When I set out to do sentiment and toxicity analysis of Canada’s Question Period sessions, I held out hope that all the number crunching would reveal some hidden insight into Canadian politics. Perhaps something lurking a bit below the surface that only a bit of Python, a few APIs and TextBlob could reveal.
Sadly that hasn’t happened but the whole exercise has revealed a few things that surprised me.
One of my goals with this project was to try and determine what the most negative political party was, at least as viewed through the lens of Question Period. As part of my job at the CBC I have watched a lot of Question Period speeches and I was convinced I knew what the answer would be.
The Question Period Analyzer uses a Python library called TextBlob to measure the sentiment of Question Period speeches. TextBlob’s sentiment analysis function assigns a polarity value of -1 to 1 for each piece of text. The closer a text’s polarity is to -1, the more negative the text is considered. Similarly the closer a piece of text’s polarity value is to 1 the more positive it should be.
Here are a few samples of text and their corresponding TextBlob assigned sentiment polarity values:
- The flight was awful, I will never fly Air Stuart again. = -0.7
- The flight was amazing. I love Air Duncan. = +0.55
- That flight was really something. = +0.2
- That flight was something. = 0.0
- The pilot on the flight seemed out to lunch. = 0.0
- That was the best flight I have ever been on. Kudos to the crew and pilot. = 1.0
- That was the worst flight I have ever been on. The pilot was awful and the flight crew was mean. = – 0.77
TextBlob does a good job at classifying clearly negative statements like #1 and #7 and really positive ones like #2 and #6, but it (like most sentiment analyzers) struggles with examples that are less clear cut.
For most of us, if we heard someone say #3 and #4, at least in reference to a flight, we would assume it was a negative statement. Although if we heard someone say the same thing about a concert, we might consider it to be positive. Similarly when I read example #5, it is clearly negative. I understand that calling someone “out to lunch” in this context is negative, but TextBlob considers it to be a neutral statement.

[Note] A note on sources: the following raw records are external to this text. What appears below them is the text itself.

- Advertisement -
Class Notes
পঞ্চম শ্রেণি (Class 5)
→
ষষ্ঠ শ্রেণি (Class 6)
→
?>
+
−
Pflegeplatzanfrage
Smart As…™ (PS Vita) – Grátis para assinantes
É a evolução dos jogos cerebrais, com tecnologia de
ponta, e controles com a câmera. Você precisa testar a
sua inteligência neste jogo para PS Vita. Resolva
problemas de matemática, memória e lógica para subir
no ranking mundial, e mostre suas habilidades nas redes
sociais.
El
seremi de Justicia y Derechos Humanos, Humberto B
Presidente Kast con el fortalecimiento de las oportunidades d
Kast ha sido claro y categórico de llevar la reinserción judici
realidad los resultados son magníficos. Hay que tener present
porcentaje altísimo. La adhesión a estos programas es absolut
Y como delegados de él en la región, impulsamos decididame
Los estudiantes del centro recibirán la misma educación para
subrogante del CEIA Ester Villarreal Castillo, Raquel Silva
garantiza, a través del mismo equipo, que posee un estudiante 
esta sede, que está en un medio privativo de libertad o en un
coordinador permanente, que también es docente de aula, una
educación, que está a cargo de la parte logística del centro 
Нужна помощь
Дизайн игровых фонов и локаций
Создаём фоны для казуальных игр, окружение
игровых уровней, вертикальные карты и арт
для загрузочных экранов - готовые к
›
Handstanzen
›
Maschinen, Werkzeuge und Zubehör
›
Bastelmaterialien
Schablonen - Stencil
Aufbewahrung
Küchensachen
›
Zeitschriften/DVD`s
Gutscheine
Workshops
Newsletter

Humans have the ability to contextualize speech in a way that computer models cannot and sentiment analysis models often struggle with sarcasm and turns of speech.
Sentiment analysis models are not perfect, but given a large body of data they can reveal patterns, as they are good at determining the clear cut positive and negative statements.
Given all that, how should we measure which party is the most negative?
The table below gives a sense of the overall sentiment picture of Question Period :
|Party||-||+||=||Total||Dif||Avg -||Avg +||Avg =|
Not all parties are given equal opportunities to speak during Question Period, so using the total amount of negative speeches to determine the most negative party doesn’t provide an accurate answer to which party is most negative. The average amount of negative speeches gives a better picture and reveals that all of the opposition parties fall around about 30% negative speeches. The Liberal MPs have the lowest amount of negative speeches at 13%.
Polarity scores are a continuum. So perhaps using an average amount of negative speeches isn’t the proper way to label the most negative party either. If a speech is measured as a polarity of -0.8 (which is really negative) or -0.1 (which might be only a smidge negative) they are both considered negative. Perhaps a better way to determine the most negative party is to look at the average sentiment score of all speeches by each party :
From this table you can see that no one party has an average polarity of below 0, so maybe no party is really negative as a whole. You can see from the table again the Liberals are the most positive party and the Conservatives, Bloc, and NDP are all in the same ballpark polarity wise with an average of around 0.05.
Opposition parties in parliament are working to hold governments to account, highlighting their failures and challenges, so perhaps it is to be expected that the overall sentiment of opposition parties is negative. With more time, I would like to take a look at Question Period sentiment from before the previous election when the Conservatives were in power and see if there is this same difference in sentiment between the governing and opposition parties.
After watching all those Question Period sessions, I honestly didn’t think there would be as much parity between the sentiment of the opposition parties. I was convinced that one party in particular would come out as the most negative.
Analyzing Question Period with TextBlob sentiment analysis has essentially revealed that all the opposition parties share roughly the same level of negativity, the Liberal party is the least negative and taken as a whole none of the parties are on average were negative or significantly positive for that matter.